Cloverland is a town in Douglas County, Wisconsin, United States. The population was 249 at the 2020 census. The unincorporated community of Cloverland is located in the town.

==Transportation==
Wisconsin Highway 13 serves the town.

==Geography==
According to the United States Census Bureau, the town has a total area of 46.2 square miles (119.6 km^{2}), all land. Geographically, the Brule River divides the town in two.

==Demographics==
As of the census of 2000, there were 247 people, 94 households, and 64 families residing in the town. The population density was 5.3 people per square mile (2.1/km^{2}).

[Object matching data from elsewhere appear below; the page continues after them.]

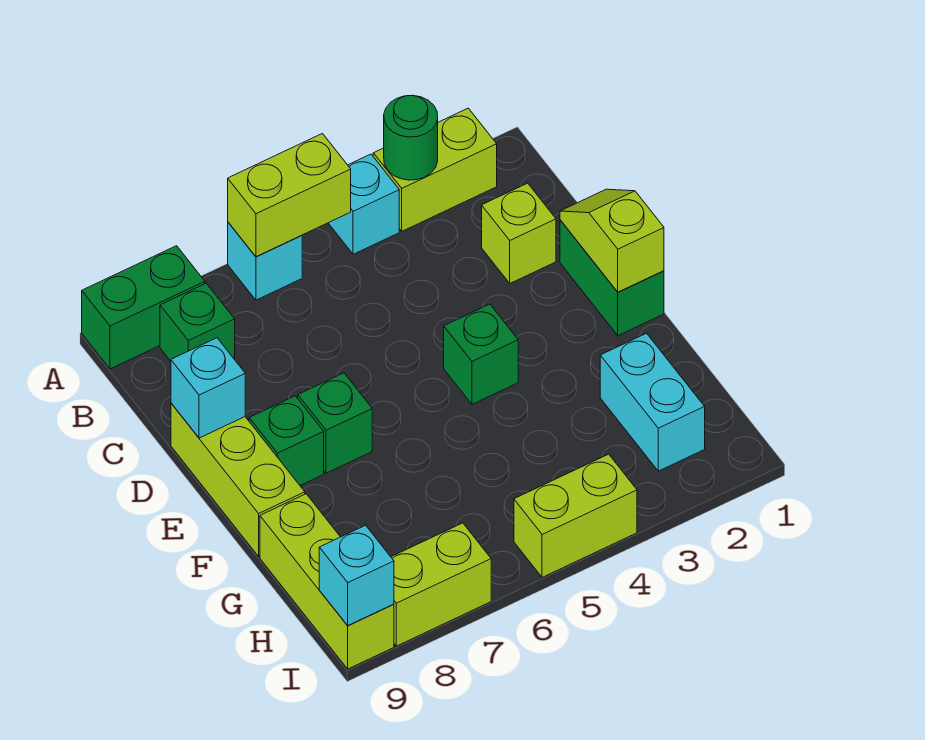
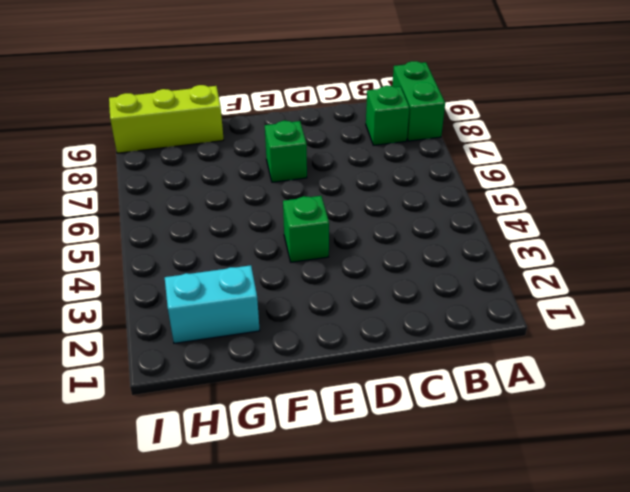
none -> lime 1x2 brick [373,108,497,231]
none -> cyan 1x1 brick [329,154,399,254]
none -> cyan 1x1 brick [228,222,302,300]

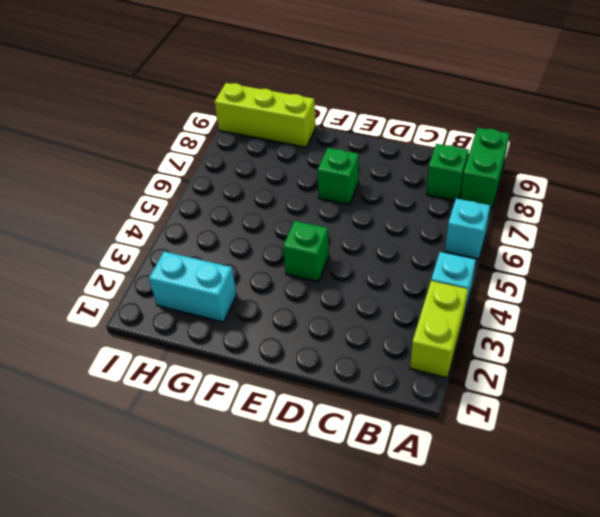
none -> lime 1x1 brick [482,183,556,283]
none -> green 1x2 brick [560,220,664,336]
none -> lime 1x3 brick [171,403,305,556]

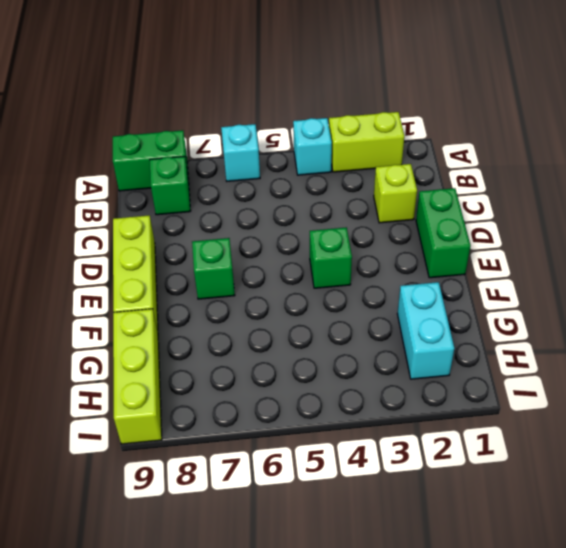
none -> green 1x1 brick [249,396,324,485]
none -> lime 1x2 brick [514,454,637,577]
none -> lime 1x2 brick [391,523,491,646]

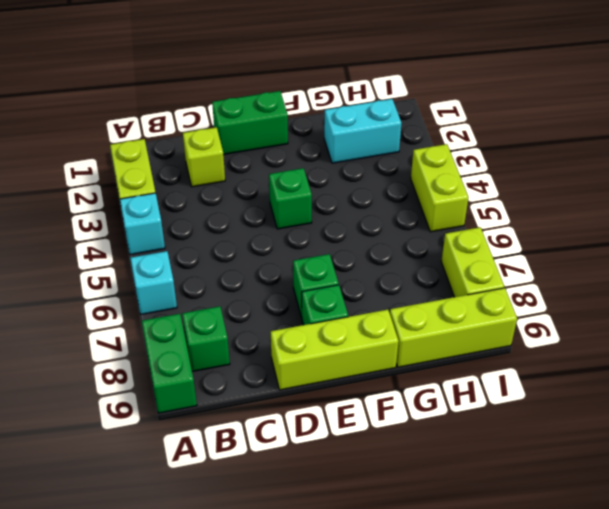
none -> green 1x1 round brick [384,95,438,180]
none -> lime 1x2 brick [228,134,351,257]
none -> lime 1x2 slope [560,189,664,292]

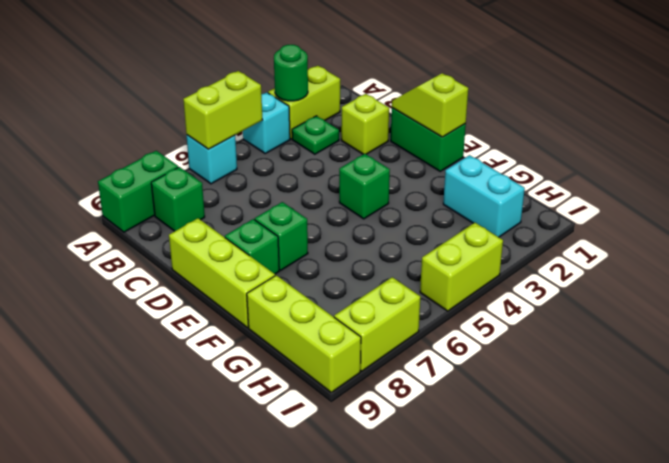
green 1x1 plate [292,116,339,154] -> none
none -> cyan 1x1 brick [171,338,245,438]
none -> cyan 1x1 brick [319,525,394,626]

There were 111 housing units at an average density of 2.4 per square mile (0.9/km^{2}). The racial makeup of the town was 97.17% White, 1.21% Native American, 0.81% Asian, 0.40% from other races, and 0.40% from two or more races. Hispanic or Latino of any race were 0.81% of the population.

There were 94 households, out of which 29.8% had children under the age of 18 living with them, 59.6% were married couples living together, 4.3% had a female householder with no husband present, and 30.9% were non-families. 23.4% of all households were made up of individuals, and 9.6% had someone living alone who was 65 years of age or older. The average household size was 2.63 and the average family size was 3.17.

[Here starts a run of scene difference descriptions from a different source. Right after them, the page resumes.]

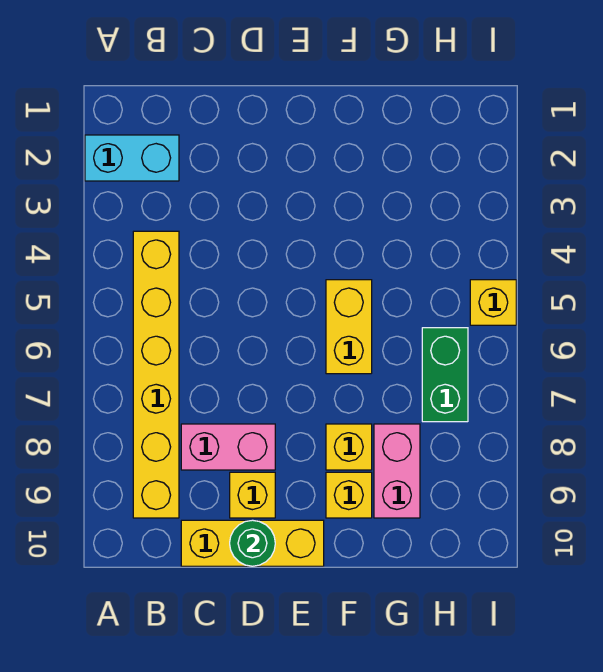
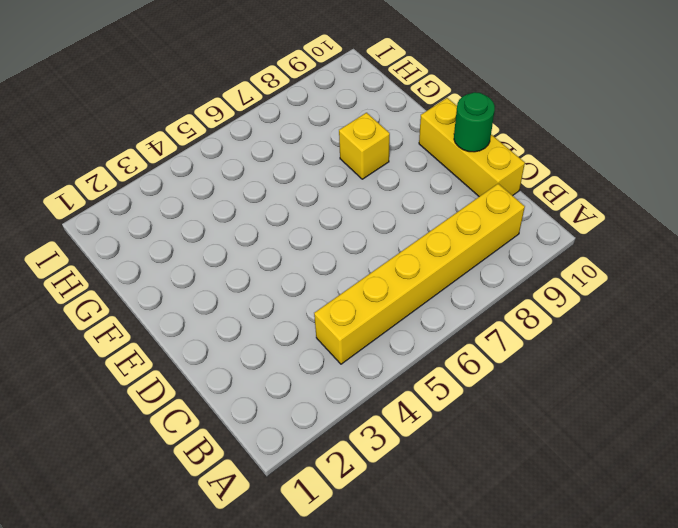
none -> cyan 1x2 brick [85,135,179,181]
none -> pink 1x2 brick [181,424,275,470]
none -> yellow 1x1 brick [230,472,275,518]

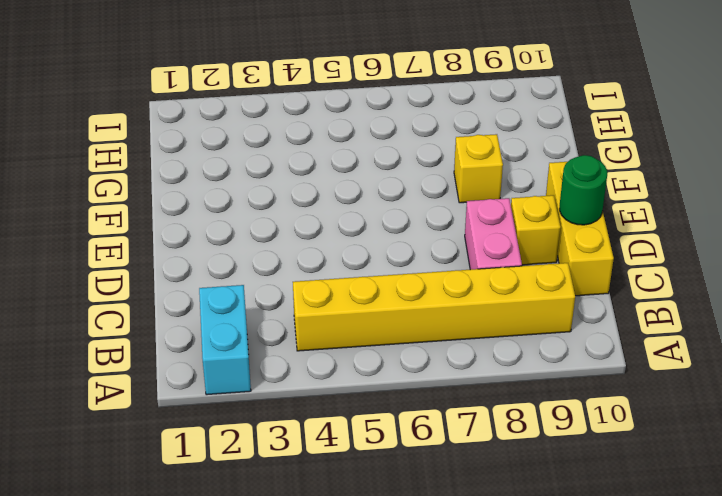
none -> yellow 1x2 brick [326,280,372,374]
none -> yellow 1x1 brick [326,472,372,518]
none -> pink 1x2 brick [374,424,420,518]

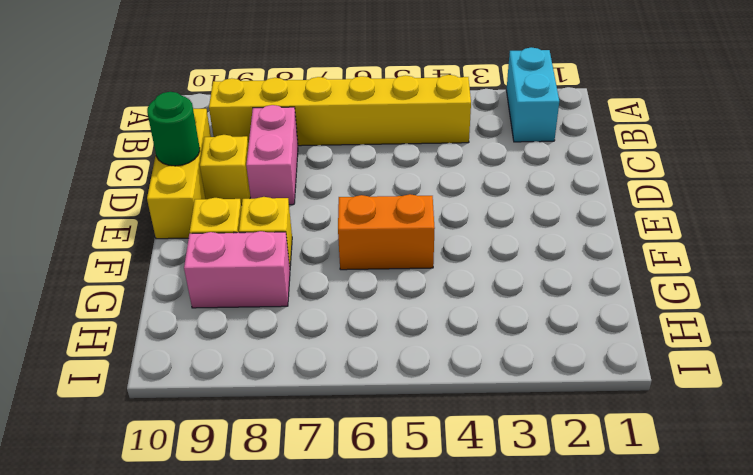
orange 1x2 brick [338,194,435,270] -> yellow 1x2 brick [326,280,372,374]
none -> green 1x2 brick [422,328,468,422]
none -> yellow 1x1 brick [470,280,516,325]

In the town, the population was spread out, with 28.7% under the age of 18, 7.3% from 18 to 24, 26.3% from 25 to 44, 23.9% from 45 to 64, and 13.8% who were 65 years of age or older. The median age was 38 years. For every 100 females, there were 104.1 males. For every 100 females age 18 and over, there were 100.0 males.

The median income for a household in the town was $35,000, and the median income for a family was $36,250. Males had a median income of $31,042 versus $33,125 for females. The per capita income for the town was $16,220. About 4.2% of families and 7.5% of the population were below the poverty line, including 15.2% of those under the age of eighteen and none of those 65 or over.